We’re transmitting over HTTPS now, thanks to Let’s Encrypt and the EFF

An image of a padlock and the letters HTTPS
Image by Sean MacEntee (https://flic.kr/p/qi1eYu) [CC BY 2.0], via Wikimedia Commons

Earlier this week we updated from HTTP to the more secure HTTPS protocol for this website and the website for our law firm Assemble Law Group .1 In case you don’t know what HTTPS is, it is an internet technology that makes it much more difficult for others to snoop on the information sent and received by your web browser, including on public Wi-Fi. As you might expect, websites for health care and financial institutions are usually using the protocol. But more and more websites (including law firm websites) are using HTTPS as public awareness about internet security grows.

You might be thinking, “Big deal.” And you’re right; enabling HTTPS is a big deal. When you’re browsing the web for legal information, nobody else should get to snoop on what you’re seeing. Eavesdropping on a person’s web browsing is, unfortunately, easier than you might think .2 We are in the growing minority of lawyers who know about HTTPS and believe all law firm websites and websites providing legal information should be using the more secure protocol.

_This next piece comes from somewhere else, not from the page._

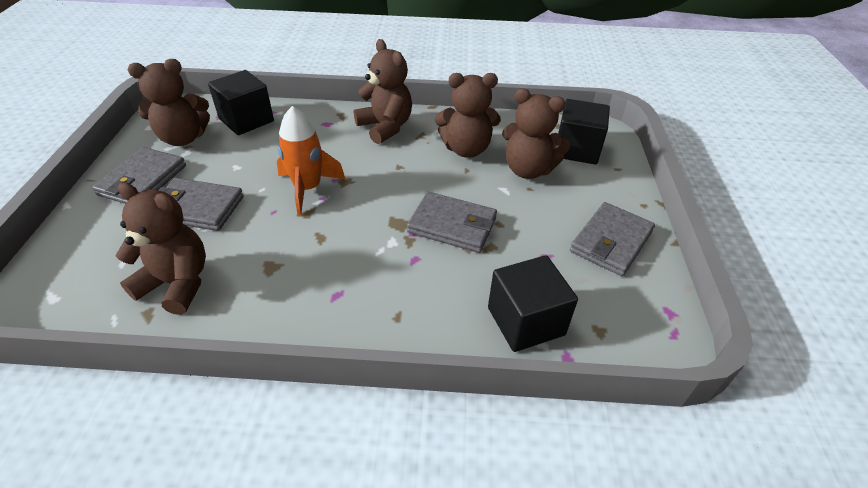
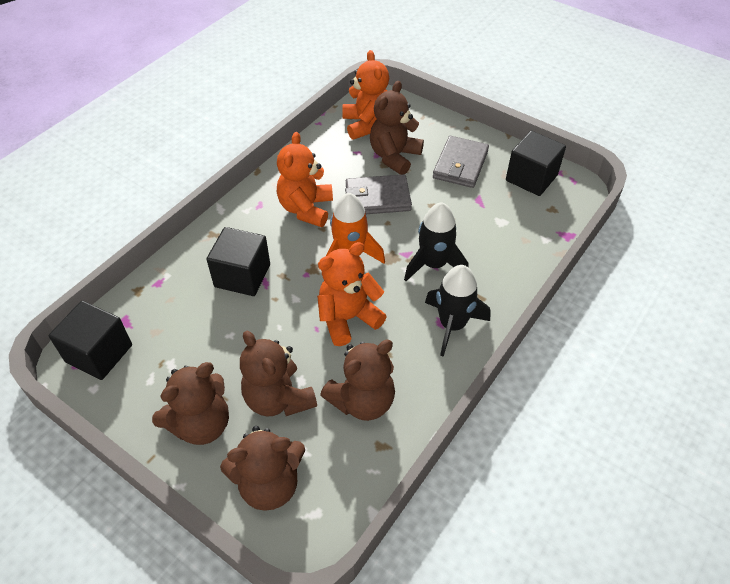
black rocket: none = 0 -> [404,202,469,281] [425,265,491,357] = 2
grey wallet: [92,147,186,204] [158,178,244,231] [407,192,497,253] [570,202,655,276] = 4 -> [345,174,412,214] [433,136,489,188] = 2
orange teddy bear: none = 0 -> [277,132,333,227] [317,242,387,346] [342,50,389,140] = 3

Until recently, turning on HTTPS has cost a lot and has been hard to configure properly. Thankfully, Let’s Encrypt now makes the conversion process free, and the Electronic Frontier Foundation (EFF) provides a free tool called Certbot that automates most of the challenging configuration steps. We send them our thanks!

  1. You can read all about HTTPS on Wikipedia .
  2. The author of the linked PCWorld article advises: “Every time you log in to a website, make sure that your connection is encrypted. The URL address should start with https instead of http.”